It is all a far cry from the heady days of 1998 when the provisions of the Belfast Agreement were hailed as offering an opportunity for citizenship to subvert or transcend boundaries; options were offered instead of definitions imposed, with a right for those in Northern Ireland to identify legally as British, Irish or both. For all the recent focus on the “solidarity” of the EU in backing Ireland’s insistence on no return to a hard border and protection of the Belfast Agreement, there is too much muteness and ambiguity about the elephant of post-Brexit Irish citizenship in the room.

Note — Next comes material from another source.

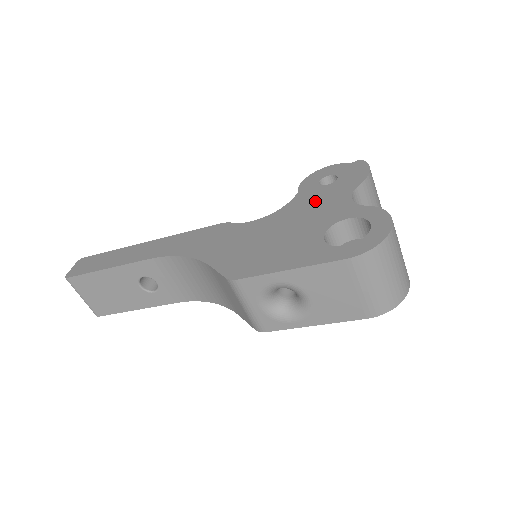
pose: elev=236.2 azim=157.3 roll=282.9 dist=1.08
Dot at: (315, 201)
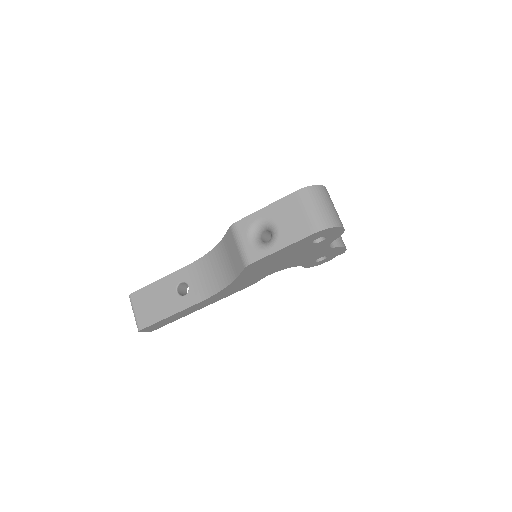
Dot at: occluded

What needs to be remembered is that, while the EU supported the peace process, it was loath to directly intervene; as Jacques Delors said in 1992 when he spoke in Belfast as president of the European Commission, it was not the commission’s function to interfere in “domestic” affairs; the solution to the political problems of the North was in the hands of the Irish and British governments, but if there was a new agreement, the EU would provide economic and social assistance to “maximise the new and satisfactory situation”.
It duly did that and could assert that it was assisting a new era of peace for two member states. But will the post-Brexit dispensation see it revert to a hands-off approach to the question of citizenship as it will be seen as a “domestic” matter outside of its remit as Britain will no longer be in the EU and to hell with Irish citizens in a Northern Ireland also outside?
The signs are not promising, given the case of Emma DeSouza, born in Derry, who sought an Irish citizenship-based EU right of residence for her husband but was told she must first renounce her British citizenship; a citizenship she was born with but did not want or claim. DeSouza successfully challenged this Home Office ruling, but that is now being appealed.
Sovereignty
Various publications over the last two decades have highlighted that common EU membership helped the Irish and British governments to work more closely in building the peace process and that the Belfast Agreement involved trying to fundamentally change the nature of citizenship by separating that issue and those of governance and state ethos from the question of sovereignty. As a consequence of Brexit, it is likely that proprietary assertions around sovereignty will once again become enmeshed with citizenship in a contested state.
Detail is needed as to how this might be overcome; if it continues to be sidestepped, those most impacted will be justified in being cynical about Varadkar’s rhetoric in December 2017 about the southern state never abandoning northern nationalists again; indeed some of them have already been vocal about this amounting to hot air. Supposedly cast-iron guarantees could easily become empty promises by October when there is urgency about finally getting a conclusion to a Brexit process that has been so intractable.
This question of citizenship is already shaping up to be associated with subjugation and, as in the past, it will require external intervention to be confronted. But who will have the will or the desire to intervene?